## Task prompt
Could you give the stretch of the records from the start through the line containing "58: (59, 266)" as a JSON list of strings, one string per line, with blank lines left out? Leave the pictures out of the list.

## Data records

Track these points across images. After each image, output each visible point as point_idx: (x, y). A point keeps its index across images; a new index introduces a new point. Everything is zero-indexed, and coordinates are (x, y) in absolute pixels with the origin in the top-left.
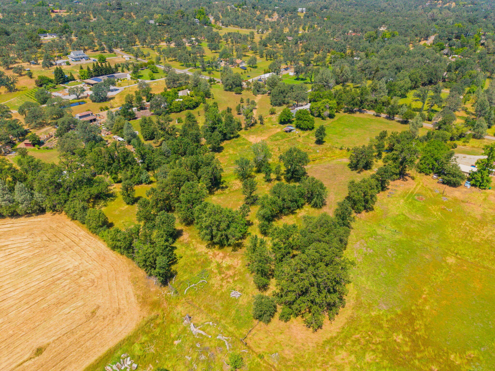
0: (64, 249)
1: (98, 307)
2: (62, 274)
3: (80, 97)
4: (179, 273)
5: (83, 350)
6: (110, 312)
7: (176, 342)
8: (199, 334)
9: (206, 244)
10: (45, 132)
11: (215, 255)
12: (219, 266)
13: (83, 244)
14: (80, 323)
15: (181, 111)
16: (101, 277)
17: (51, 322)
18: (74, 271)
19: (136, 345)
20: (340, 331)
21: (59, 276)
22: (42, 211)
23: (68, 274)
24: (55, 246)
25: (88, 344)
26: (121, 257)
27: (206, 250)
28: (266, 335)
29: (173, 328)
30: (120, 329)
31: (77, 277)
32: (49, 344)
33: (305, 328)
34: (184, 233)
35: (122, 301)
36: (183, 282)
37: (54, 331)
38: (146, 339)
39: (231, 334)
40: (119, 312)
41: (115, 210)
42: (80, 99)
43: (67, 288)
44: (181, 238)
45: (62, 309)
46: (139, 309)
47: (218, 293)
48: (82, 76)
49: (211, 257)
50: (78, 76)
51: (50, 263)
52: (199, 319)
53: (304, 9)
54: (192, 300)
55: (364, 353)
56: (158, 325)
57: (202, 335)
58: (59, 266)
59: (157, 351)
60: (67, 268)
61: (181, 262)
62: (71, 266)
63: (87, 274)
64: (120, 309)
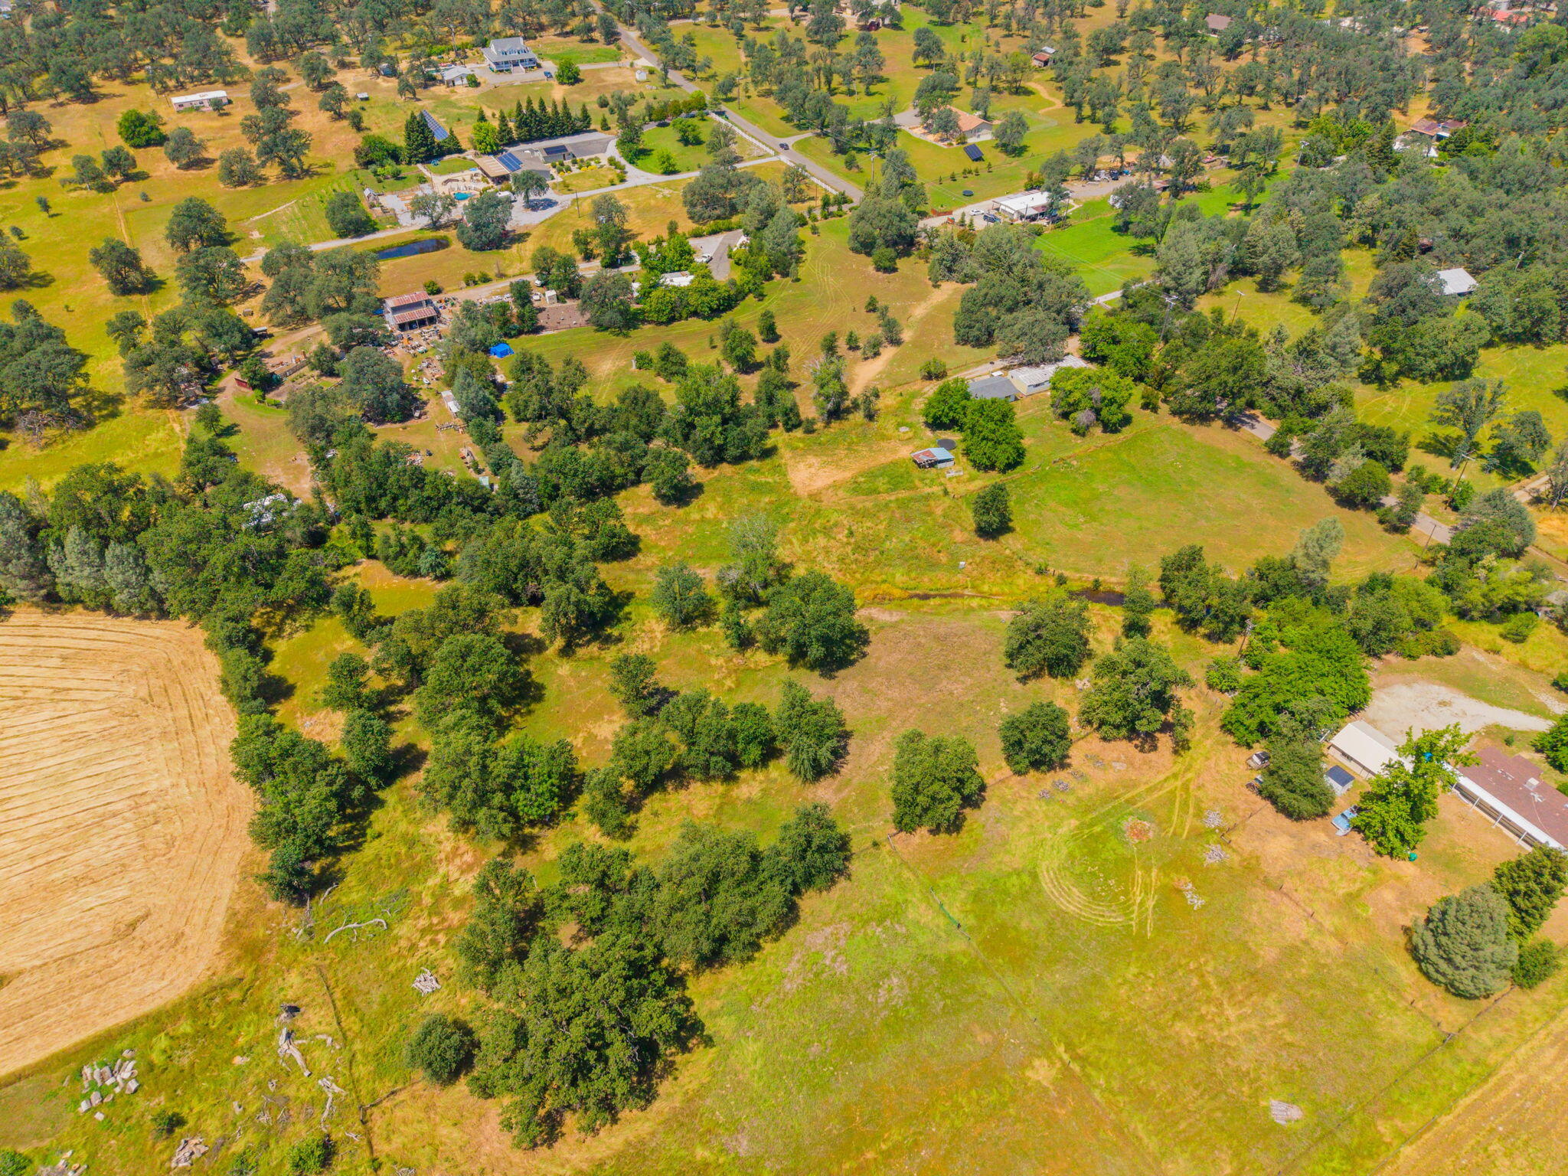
0: (164, 734)
1: (147, 916)
2: (128, 802)
4: (346, 879)
5: (69, 1012)
6: (162, 935)
7: (238, 1060)
8: (288, 1059)
11: (453, 855)
12: (443, 890)
13: (205, 732)
14: (96, 943)
17: (50, 921)
18: (153, 801)
19: (163, 1036)
21: (120, 806)
23: (137, 806)
24: (151, 720)
25: (85, 998)
27: (444, 834)
29: (250, 1024)
30: (157, 986)
31: (150, 820)
32: (20, 973)
34: (425, 765)
35: (197, 918)
36: (340, 907)
37: (44, 946)
38: (190, 1029)
39: (354, 1084)
40: (176, 942)
41: (320, 648)
43: (118, 842)
44: (409, 779)
45: (82, 896)
46: (217, 948)
47: (395, 966)
49: (443, 856)
51: (122, 764)
54: (330, 966)
56: (228, 1004)
57: (293, 1063)
58: (133, 780)
59: (192, 1067)
60: (144, 789)
61: (369, 850)
62: (152, 787)
63: (171, 820)
64: (183, 933)
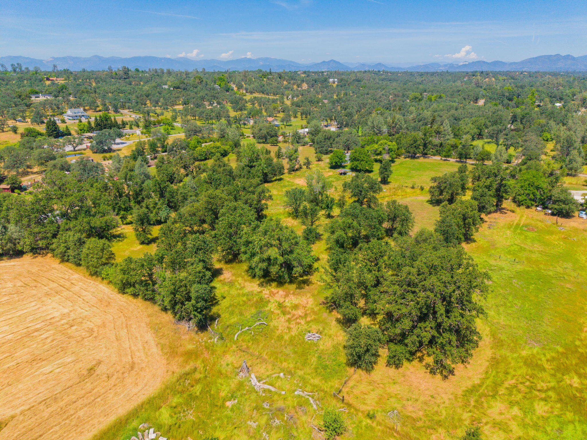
0: (47, 295)
1: (99, 363)
2: (43, 323)
3: (76, 149)
4: (222, 316)
5: (73, 423)
6: (118, 368)
7: (229, 404)
8: (265, 391)
9: (258, 282)
10: (29, 180)
11: (272, 294)
12: (280, 306)
13: (76, 289)
14: (69, 384)
15: (206, 159)
16: (104, 325)
17: (20, 386)
18: (61, 319)
19: (163, 410)
20: (484, 376)
21: (38, 326)
22: (18, 254)
23: (51, 324)
24: (34, 292)
25: (81, 413)
26: (135, 300)
27: (259, 289)
28: (371, 387)
29: (222, 385)
30: (135, 390)
31: (66, 326)
32: (13, 417)
33: (428, 375)
34: (224, 272)
35: (138, 354)
36: (231, 325)
37: (24, 398)
38: (181, 400)
39: (316, 388)
40: (132, 368)
41: (124, 251)
42: (77, 151)
43: (49, 340)
44: (221, 278)
45: (39, 368)
46: (164, 362)
47: (286, 337)
48: (81, 130)
49: (267, 296)
50: (76, 132)
51: (25, 311)
52: (262, 370)
53: (336, 80)
54: (248, 348)
55: (532, 403)
56: (198, 381)
57: (270, 391)
58: (39, 315)
59: (198, 417)
60: (52, 316)
61: (224, 304)
62: (57, 314)
63: (82, 323)
64: (133, 363)
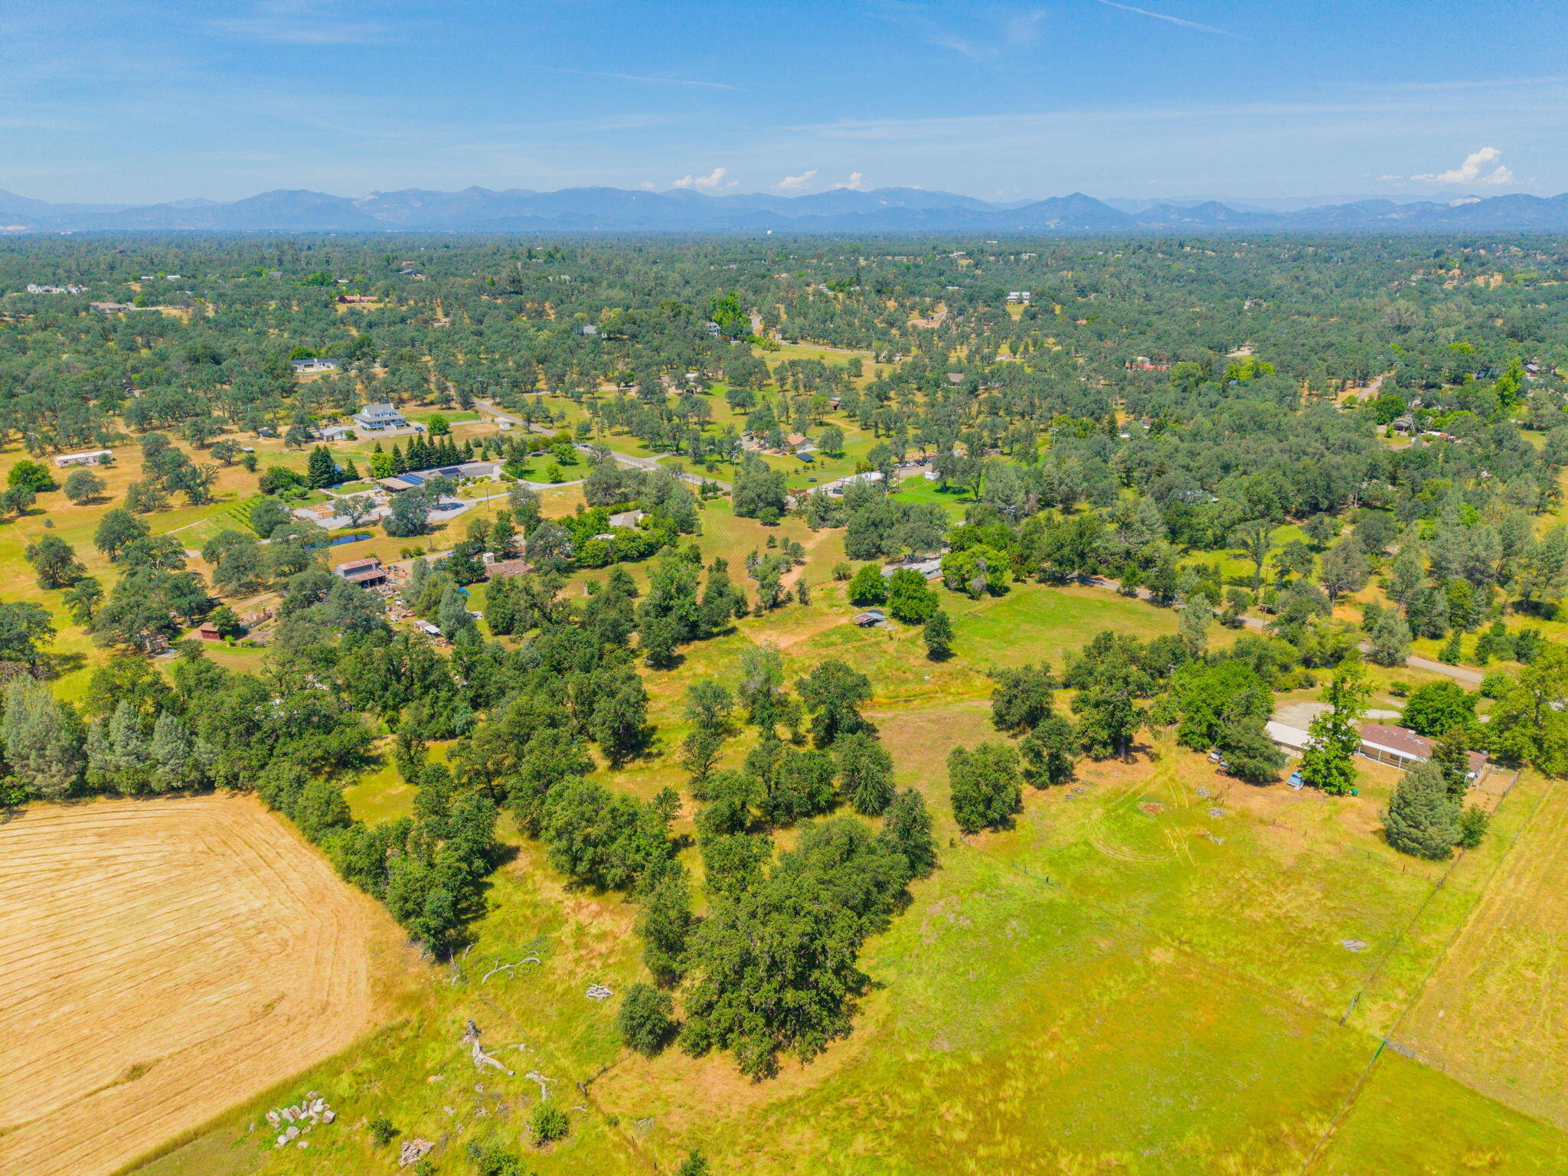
0: (237, 872)
1: (282, 998)
3: (360, 521)
4: (482, 940)
5: (229, 1079)
6: (306, 1008)
7: (432, 1079)
8: (487, 1067)
9: (565, 883)
10: (256, 607)
11: (579, 907)
12: (581, 931)
13: (281, 865)
14: (235, 1025)
15: (605, 564)
16: (304, 937)
17: (175, 1019)
19: (344, 1076)
20: (817, 1086)
21: (213, 928)
22: (207, 786)
23: (232, 925)
24: (220, 865)
25: (242, 1067)
26: (362, 896)
27: (562, 896)
28: (640, 1081)
29: (434, 1051)
30: (318, 1044)
31: (253, 932)
32: (159, 1061)
33: (736, 1074)
34: (521, 855)
35: (337, 989)
36: (486, 958)
37: (176, 1037)
38: (370, 1066)
39: (562, 1073)
40: (324, 1010)
41: (375, 795)
42: (359, 526)
43: (224, 953)
44: (510, 867)
45: (202, 996)
46: (370, 1006)
47: (560, 989)
48: (378, 471)
49: (568, 910)
50: (369, 470)
51: (201, 899)
52: (499, 1037)
53: (1026, 295)
54: (495, 998)
56: (402, 1042)
57: (494, 1068)
58: (219, 908)
59: (385, 1092)
61: (494, 917)
62: (244, 909)
63: (275, 928)
64: (328, 1003)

## Answer section
[
  "Track these points across images. After each image, output each visible point as point_idx: (x, y). A point keeps its index across images; a new index introduces a new point. Everything is zero-indexed, and coordinates are (x, y) in absolute pixels with the origin in the top-left.",
  "0: (64, 249)",
  "1: (98, 307)",
  "2: (62, 274)",
  "3: (80, 97)",
  "4: (179, 273)",
  "5: (83, 350)",
  "6: (110, 312)",
  "7: (176, 342)",
  "8: (199, 334)",
  "9: (206, 244)",
  "10: (45, 132)",
  "11: (215, 255)",
  "12: (219, 266)",
  "13: (83, 244)",
  "14: (80, 323)",
  "15: (181, 111)",
  "16: (101, 277)",
  "17: (51, 322)",
  "18: (74, 271)",
  "19: (136, 345)",
  "20: (340, 331)",
  "21: (59, 276)",
  "22: (42, 211)",
  "23: (68, 274)",
  "24: (55, 246)",
  "25: (88, 344)",
  "26: (121, 257)",
  "27: (206, 250)",
  "28: (266, 335)",
  "29: (173, 328)",
  "30: (120, 329)",
  "31: (77, 277)",
  "32: (49, 344)",
  "33: (305, 328)",
  "34: (184, 233)",
  "35: (122, 301)",
  "36: (183, 282)",
  "37: (54, 331)",
  "38: (146, 339)",
  "39: (231, 334)",
  "40: (119, 312)",
  "41: (115, 210)",
  "42: (80, 99)",
  "43: (67, 288)",
  "44: (181, 238)",
  "45: (62, 309)",
  "46: (139, 309)",
  "47: (218, 293)",
  "48: (82, 76)",
  "49: (211, 257)",
  "50: (78, 76)",
  "51: (50, 263)",
  "52: (199, 319)",
  "53: (304, 9)",
  "54: (192, 300)",
  "55: (364, 353)",
  "56: (158, 325)",
  "57: (202, 335)",
  "58: (59, 266)"
]